_EXERCISE PROMPT_
Please list every person named in the article on Ecuatorial.

_PAGE EXTRACT_
□ □ □

- Text: Popol Vuh
- Composed: 1934 (rev. 1961)
- Dedication: Louise Varèse
- Published: 1961, New York
- Publisher: Colfranc Music Publishing
- Duration: 11 minutes
- Scoring: Bass (or male chorus) and ensemble

Premiere
- Date: April 15, 1934
- Location: Town Hall, New York City
- Conductor: Nicolas Slonimsky
- Performers: Chase Baromeo (bass)

= Ecuatorial (Varèse) =

Ecuatorial is a secular cantata for bass or male chorus and large ensemble by the French–American composer Edgard Varèse. Finished in 1934, it was revised in 1961.

== Background ==
Ecuatorial was born out of Varèse's fascination with electronic instruments. After the French premiere of Amériques in 1929, where the composer replaced the siren with an ondes Martenot, he decided to move electronic instruments to the foreground. Written between 1932 and 1934, Ecuatorial was Varèse's first composition to feature both acoustic and electronic instruments. The title comes from the area of land where pre-Columbian art flourished. It was dedicated to Louise Varèse, his wife, and premiered on April 15, 1934, at New York's Town Hall. The premiere was given by bass Chase Baromeo and conductor Nicolas Slonimsky. The concert was sponsored by the Pan American Association of Composers, an association founded by Varèse himself that was largely funded by Charles Ives and premiered many works by Varèse. In 1961, Edgard Varèse revised the composition, making several modifications to the scoring to facilitate its publication. The revised version was published by Colfranc Music Publishing in 1961 and later by Casa Ricordi.

□ □ □

(Recorded data)
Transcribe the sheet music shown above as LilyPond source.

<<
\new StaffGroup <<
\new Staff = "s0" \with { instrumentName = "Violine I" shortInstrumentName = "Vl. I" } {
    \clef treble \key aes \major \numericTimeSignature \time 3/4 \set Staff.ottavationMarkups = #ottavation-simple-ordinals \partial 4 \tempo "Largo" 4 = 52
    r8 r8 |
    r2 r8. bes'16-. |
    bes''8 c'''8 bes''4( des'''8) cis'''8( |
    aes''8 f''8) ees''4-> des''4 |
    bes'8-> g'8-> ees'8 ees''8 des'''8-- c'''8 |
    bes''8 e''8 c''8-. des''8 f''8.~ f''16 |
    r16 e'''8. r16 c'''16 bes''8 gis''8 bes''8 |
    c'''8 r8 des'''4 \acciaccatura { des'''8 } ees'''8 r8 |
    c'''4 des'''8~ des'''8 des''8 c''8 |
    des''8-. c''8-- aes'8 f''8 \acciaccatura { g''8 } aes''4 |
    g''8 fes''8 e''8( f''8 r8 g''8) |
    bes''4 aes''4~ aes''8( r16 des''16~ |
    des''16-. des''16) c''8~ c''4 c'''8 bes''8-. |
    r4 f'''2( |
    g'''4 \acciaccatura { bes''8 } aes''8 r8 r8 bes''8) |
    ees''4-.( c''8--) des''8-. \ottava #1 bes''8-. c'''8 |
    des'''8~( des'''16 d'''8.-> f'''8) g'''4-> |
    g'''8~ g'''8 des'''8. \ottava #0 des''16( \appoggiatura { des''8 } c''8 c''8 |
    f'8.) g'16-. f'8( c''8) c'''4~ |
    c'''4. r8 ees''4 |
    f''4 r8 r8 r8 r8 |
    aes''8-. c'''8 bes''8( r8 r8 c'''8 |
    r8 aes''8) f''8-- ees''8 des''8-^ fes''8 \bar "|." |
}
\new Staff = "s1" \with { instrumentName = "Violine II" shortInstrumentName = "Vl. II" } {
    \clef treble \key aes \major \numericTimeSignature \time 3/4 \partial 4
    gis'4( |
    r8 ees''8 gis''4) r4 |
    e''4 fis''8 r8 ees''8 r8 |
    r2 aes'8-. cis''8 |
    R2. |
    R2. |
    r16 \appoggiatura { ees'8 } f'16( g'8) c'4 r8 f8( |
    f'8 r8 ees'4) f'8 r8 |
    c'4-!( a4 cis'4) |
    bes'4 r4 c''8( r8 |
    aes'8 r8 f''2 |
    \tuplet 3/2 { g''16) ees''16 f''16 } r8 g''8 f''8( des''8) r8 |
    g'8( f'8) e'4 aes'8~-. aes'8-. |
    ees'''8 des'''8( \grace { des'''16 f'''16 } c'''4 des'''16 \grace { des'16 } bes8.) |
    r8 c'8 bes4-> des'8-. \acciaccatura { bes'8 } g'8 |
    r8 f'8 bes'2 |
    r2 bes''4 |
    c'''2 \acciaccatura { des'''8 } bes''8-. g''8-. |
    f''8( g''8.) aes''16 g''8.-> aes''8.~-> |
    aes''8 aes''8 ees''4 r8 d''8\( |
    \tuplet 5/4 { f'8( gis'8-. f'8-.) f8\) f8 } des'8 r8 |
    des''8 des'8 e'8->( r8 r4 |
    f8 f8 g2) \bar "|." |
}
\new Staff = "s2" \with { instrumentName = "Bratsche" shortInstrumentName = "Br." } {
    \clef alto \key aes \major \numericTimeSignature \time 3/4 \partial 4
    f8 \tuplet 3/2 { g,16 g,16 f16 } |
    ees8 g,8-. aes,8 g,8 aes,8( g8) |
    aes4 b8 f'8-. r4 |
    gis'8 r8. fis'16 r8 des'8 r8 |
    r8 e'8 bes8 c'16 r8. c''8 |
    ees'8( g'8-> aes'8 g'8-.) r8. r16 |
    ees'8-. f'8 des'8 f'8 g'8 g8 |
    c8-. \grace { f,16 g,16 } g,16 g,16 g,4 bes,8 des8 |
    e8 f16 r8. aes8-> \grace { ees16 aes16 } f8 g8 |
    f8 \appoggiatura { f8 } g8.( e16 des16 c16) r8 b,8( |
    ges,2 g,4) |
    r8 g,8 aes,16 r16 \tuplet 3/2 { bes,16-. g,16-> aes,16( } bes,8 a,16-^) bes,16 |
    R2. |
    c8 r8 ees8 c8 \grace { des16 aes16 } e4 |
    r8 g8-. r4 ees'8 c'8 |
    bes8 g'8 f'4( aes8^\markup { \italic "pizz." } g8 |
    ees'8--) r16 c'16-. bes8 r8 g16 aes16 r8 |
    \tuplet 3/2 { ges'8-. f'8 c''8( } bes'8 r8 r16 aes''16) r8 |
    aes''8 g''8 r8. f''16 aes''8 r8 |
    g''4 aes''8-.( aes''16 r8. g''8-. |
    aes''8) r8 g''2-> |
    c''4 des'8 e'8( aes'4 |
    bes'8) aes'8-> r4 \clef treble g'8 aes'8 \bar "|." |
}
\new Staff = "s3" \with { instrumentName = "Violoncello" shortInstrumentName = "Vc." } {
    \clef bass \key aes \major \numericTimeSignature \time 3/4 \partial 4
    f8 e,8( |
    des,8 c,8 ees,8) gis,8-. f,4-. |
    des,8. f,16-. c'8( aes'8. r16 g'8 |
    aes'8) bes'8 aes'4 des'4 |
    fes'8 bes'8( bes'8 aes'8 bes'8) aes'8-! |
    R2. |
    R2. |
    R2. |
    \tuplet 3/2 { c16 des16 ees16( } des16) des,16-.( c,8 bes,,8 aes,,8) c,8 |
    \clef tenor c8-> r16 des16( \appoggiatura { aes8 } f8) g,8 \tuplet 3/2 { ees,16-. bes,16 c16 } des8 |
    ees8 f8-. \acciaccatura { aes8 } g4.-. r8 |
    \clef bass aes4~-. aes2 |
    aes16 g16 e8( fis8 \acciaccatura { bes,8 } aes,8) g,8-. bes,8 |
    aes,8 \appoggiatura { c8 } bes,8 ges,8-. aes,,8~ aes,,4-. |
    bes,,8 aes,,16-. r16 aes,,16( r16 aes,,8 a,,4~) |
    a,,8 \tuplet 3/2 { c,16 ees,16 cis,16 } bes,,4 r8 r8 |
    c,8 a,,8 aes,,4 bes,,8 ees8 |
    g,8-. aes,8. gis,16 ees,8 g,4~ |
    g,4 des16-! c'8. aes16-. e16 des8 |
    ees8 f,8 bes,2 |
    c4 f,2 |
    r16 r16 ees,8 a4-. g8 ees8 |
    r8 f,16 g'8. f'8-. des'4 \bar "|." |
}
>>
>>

□ □ □

_PROBLEM SOLUTION_
Edgard Varèse, Louise Varèse, Chase Baromeo, Nicolas Slonimsky, Charles Ives